7. Juli 1860: Alice Johnson (Link Englisch)
1884 wurde eine Arbeit dieser britischen Zoologin als erstes Schriftstück einer Frau im Protokoll der Royal Society erwähnt. Sie beschäftigte sich auch mit Telepathie.

10. Juli 1724: Eva Ekeblad
Weil sie sich mit den Möglichkeiten des Kartoffelanbaus in Europa beschäftigte, gilt die schwedische Adlige als Agrarwissenschaftlerin. Sie entwickelte Methoden zur Gewinnung von Stärke und Alkohol aus Kartoffeln, unabhängig davon auch ein Verfahren zum Bleichen von Textilien. Sie war 1748 die erste Frau, die in der Königlich Schwedischen Akademie der Wissenschaften aufgenommen wurde, und blieb die einzige bis 1910, als Marie Curie ebenfalls aufgenommen wurde.

12. Juli 1913: Mildred Cohn
Diese amerikanische Biochemikerin und Biophysikerin entwickelte Methoden und Anwendungen in der Kernspinresonanzspektroskopie, die es ermöglichten, metabolische Prozesse auf molekulaler Ebene sichtbar zu machen.

> **AUSGEWÄHLTE DATENSÄTZE**
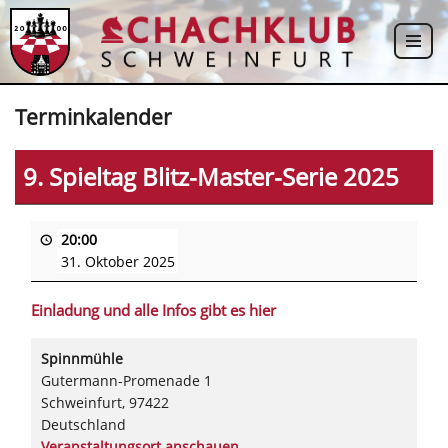
Zum
Inhalt
springen
Terminkalender
9. Spieltag Blitz-Master-Serie 2025
20:00
31. Oktober 2025
Einladung und alle Infos gibt es hier
Spinnmühle
Gutermann-Promenade 1
Schweinfurt
,
97422
Deutschland
Veranstaltungsort anschauen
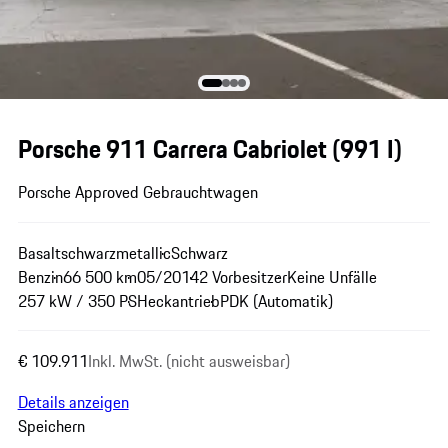
Porsche 911 Carrera Cabriolet
(991 I)
Porsche Approved Gebrauchtwagen
Basaltschwarzmetallic
Schwarz
Benzin
66 500 km
05/2014
2 Vorbesitzer
Keine Unfälle
257 kW / 350 PS
Heckantrieb
PDK (Automatik)
€ 109.911
Inkl. MwSt. (nicht ausweisbar)
Details anzeigen
Speichern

> **ARBEITSAUFTRAG A**
Schreiben Sie aus dem Seitentext alles von „10. Juli 1724: Eva“ bis hinunter zu „sichtbar zu machen.“ wortgetreu ab.
> **ARBEITSAUFTRAG B**
Beantworten Sie anhand des Seitentextes diese Fragen:
(i) In welchem Jahr wurde eine Arbeit von Alice Johnson im Protokoll der Royal Society erwähnt?
(ii) Bis zu welchem Jahr blieb Eva Ekeblad die einzige Frau in der Königlich Schwedischen Akademie der Wissenschaften?
(iii) In welchem Fachgebiet entwickelte Mildred Cohn Methoden und Anwendungen?
Die Datensätze haben mit dem Seitentext nichts zu tun.

> **SCHRIFTLICHE ANTWORT A**
10. Juli 1724: Eva Ekeblad
Weil sie sich mit den Möglichkeiten des Kartoffelanbaus in Europa beschäftigte, gilt die schwedische Adlige als Agrarwissenschaftlerin. Sie entwickelte Methoden zur Gewinnung von Stärke und Alkohol aus Kartoffeln, unabhängig davon auch ein Verfahren zum Bleichen von Textilien. Sie war 1748 die erste Frau, die in der Königlich Schwedischen Akademie der Wissenschaften aufgenommen wurde, und blieb die einzige bis 1910, als Marie Curie ebenfalls aufgenommen wurde.

12. Juli 1913: Mildred Cohn
Diese amerikanische Biochemikerin und Biophysikerin entwickelte Methoden und Anwendungen in der Kernspinresonanzspektroskopie, die es ermöglichten, metabolische Prozesse auf molekulaler Ebene sichtbar zu machen.

> **SCHRIFTLICHE ANTWORT B**
(i) 1884
(ii) 1910
(iii) In der Kernspinresonanzspektroskopie